Two-time Olympic champion Mikaela Shiffrin announced on Friday that a back injury had forced her to skip the alpine skiing World Cup season-opener in Solden on October 17.
“After tweaking my back skiing last week, I have been advised to sit Solden out to let my back heal so I can race the rest of the season,” she posted on social media.
Shiffrin called a premature halt to last season to mourn the death of her father.
Her run of three successive women’s World Cup alpine skiing champion titles came to an end when she finished second to Federica Brignone.
Shiffrin said it felt “frustrating and strange” to miss the giant slalom in Austria for the first time in nine seasons.
She added: “Luckily, this injury will heal and I will be back in the start soon… (and I can’t wait).”
The 25-year-old’s last competitive apppearance was in Bansko, Bulgaria, in late January.

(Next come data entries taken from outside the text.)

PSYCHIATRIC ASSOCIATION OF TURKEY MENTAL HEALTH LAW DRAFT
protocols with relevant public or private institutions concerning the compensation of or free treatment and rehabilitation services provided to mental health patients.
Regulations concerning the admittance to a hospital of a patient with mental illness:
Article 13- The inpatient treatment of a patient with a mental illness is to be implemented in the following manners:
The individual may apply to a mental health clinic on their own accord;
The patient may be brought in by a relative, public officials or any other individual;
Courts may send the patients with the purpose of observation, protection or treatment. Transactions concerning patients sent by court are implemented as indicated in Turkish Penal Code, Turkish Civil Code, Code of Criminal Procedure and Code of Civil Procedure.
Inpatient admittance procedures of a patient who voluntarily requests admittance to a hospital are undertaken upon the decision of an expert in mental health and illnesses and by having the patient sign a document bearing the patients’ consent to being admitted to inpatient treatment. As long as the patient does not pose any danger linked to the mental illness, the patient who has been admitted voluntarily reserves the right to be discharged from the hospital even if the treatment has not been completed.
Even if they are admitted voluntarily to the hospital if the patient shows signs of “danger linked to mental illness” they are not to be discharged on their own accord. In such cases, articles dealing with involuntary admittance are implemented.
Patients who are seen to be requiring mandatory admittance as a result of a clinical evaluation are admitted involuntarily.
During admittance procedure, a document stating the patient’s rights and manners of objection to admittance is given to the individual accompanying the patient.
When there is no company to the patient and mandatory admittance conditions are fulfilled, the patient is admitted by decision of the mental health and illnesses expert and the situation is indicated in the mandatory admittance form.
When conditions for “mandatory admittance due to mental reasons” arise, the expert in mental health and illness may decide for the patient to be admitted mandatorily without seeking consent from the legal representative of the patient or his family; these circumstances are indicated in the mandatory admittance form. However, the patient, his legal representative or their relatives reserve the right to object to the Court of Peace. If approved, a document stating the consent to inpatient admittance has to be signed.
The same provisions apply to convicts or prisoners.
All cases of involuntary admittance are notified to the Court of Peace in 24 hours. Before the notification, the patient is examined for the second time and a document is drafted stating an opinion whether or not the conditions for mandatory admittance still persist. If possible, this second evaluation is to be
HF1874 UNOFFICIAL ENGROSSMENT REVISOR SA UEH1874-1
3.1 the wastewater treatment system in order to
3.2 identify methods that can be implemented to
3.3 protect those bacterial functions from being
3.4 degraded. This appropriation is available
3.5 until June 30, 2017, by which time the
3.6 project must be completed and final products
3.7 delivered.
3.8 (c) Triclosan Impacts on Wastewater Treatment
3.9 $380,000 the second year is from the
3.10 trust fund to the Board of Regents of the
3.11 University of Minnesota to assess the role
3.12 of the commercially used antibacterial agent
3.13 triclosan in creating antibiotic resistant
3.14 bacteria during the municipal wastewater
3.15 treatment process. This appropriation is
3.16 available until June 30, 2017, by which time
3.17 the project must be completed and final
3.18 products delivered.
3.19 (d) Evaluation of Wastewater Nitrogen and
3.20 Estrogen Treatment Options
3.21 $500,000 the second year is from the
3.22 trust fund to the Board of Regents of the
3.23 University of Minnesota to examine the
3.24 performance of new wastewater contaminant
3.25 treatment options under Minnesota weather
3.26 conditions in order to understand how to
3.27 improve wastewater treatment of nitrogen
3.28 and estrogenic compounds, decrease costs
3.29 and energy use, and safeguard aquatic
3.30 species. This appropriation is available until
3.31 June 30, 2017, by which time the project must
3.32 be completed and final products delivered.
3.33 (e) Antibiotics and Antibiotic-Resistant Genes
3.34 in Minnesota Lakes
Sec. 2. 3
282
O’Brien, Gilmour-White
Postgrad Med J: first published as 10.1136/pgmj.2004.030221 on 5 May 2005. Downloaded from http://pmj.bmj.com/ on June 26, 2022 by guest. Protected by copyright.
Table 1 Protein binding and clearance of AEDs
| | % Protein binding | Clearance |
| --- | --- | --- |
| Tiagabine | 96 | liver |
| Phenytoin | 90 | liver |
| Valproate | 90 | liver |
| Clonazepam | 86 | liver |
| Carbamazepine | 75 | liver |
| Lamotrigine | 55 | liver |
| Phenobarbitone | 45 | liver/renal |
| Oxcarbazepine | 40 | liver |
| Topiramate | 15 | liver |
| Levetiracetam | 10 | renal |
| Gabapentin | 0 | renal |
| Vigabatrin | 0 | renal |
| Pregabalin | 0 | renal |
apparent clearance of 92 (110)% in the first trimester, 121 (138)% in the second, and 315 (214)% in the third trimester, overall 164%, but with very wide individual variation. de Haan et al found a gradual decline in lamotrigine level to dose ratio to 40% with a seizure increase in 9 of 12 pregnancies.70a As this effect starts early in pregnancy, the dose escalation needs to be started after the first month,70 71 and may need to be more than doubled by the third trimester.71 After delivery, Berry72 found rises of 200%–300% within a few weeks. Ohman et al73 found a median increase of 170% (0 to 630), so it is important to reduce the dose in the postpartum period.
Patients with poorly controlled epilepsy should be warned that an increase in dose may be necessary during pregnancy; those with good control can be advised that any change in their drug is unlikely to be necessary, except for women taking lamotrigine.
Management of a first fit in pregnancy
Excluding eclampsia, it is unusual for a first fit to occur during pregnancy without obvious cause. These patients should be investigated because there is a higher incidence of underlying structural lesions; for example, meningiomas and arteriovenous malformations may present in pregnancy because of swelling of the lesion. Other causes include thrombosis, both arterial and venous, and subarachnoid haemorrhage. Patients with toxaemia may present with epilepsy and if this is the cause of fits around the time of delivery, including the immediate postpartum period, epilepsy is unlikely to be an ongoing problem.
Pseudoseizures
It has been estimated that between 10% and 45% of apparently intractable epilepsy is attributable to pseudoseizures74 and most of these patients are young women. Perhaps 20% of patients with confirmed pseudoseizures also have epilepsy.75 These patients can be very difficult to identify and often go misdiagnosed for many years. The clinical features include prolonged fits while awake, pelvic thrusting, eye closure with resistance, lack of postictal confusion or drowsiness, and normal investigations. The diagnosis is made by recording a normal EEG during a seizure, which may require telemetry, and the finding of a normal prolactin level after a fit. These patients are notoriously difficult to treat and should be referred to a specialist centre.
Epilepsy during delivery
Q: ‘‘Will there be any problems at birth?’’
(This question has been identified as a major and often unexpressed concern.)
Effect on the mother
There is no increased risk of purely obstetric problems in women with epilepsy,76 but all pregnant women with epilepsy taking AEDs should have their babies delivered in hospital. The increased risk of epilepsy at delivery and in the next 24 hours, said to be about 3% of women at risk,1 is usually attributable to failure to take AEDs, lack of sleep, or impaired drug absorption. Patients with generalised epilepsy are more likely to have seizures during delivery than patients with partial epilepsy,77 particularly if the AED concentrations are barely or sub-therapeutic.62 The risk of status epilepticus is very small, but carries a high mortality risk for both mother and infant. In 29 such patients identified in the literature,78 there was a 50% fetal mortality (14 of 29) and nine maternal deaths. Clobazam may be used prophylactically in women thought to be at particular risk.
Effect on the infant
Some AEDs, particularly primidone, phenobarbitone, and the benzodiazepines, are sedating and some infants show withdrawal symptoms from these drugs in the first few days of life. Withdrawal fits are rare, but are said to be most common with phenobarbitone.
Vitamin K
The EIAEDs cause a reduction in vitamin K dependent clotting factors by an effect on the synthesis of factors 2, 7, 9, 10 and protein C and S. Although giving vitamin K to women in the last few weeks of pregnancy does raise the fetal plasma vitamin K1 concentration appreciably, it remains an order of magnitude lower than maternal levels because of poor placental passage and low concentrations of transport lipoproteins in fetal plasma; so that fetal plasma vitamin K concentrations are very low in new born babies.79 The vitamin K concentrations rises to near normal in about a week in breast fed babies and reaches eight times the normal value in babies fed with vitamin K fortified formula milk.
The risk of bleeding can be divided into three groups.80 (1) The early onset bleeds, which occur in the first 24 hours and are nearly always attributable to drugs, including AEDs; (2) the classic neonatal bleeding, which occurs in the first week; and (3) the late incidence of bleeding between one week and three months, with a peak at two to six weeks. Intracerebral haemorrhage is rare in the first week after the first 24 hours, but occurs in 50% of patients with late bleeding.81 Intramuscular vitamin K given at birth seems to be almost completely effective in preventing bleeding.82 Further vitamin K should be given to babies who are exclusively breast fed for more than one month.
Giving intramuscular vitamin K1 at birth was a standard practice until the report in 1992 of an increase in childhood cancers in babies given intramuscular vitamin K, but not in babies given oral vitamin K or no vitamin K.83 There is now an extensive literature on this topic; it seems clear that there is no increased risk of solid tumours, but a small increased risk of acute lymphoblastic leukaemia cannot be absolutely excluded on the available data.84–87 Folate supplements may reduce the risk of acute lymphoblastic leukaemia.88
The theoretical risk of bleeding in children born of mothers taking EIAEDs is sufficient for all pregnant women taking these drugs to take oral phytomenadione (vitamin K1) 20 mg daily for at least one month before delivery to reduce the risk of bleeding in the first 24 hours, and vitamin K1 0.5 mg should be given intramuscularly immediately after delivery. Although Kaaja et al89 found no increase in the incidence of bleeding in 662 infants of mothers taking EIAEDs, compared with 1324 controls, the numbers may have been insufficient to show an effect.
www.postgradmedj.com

She was atop the World Cup overall standings and en route for a fourth straight title when she left the circuit to return home to the United States following the death of her father Jeff aged 65 after an accident at home in Vail, Colorado on February 2.
Shiffrin’s intended return was thwarted when the closing races of last season were called off due to the coronavirus pandemic.
Her appetite and enthusiasm to get back to her day job was evident in her post on Instagram.
“With all the uncertainty throughout this year, we are only ONE WEEK (and a day) away from the start of the World Cup season and that is something to be really excited about.
“Okay, maybe my countdown has been delayed, but the big countdown is ON and I can’t wait for it to start.
“I’m wishing the best to everyone racing in Solden, and I’ll see you all soon.”
Shiffrin won gold in the slalom at the 2014 Sochi Olympics, and in the giant slalom at Pyeongchang four years later where she also collected silver in the combined.
A five-time world champion, she has a total of 66 World Cup wins and is on track given her age to pass not only Lindsey Vonn’s women’s record of 82 wins but also the outright record of 86 set by the Swede Ingemar Stenmark.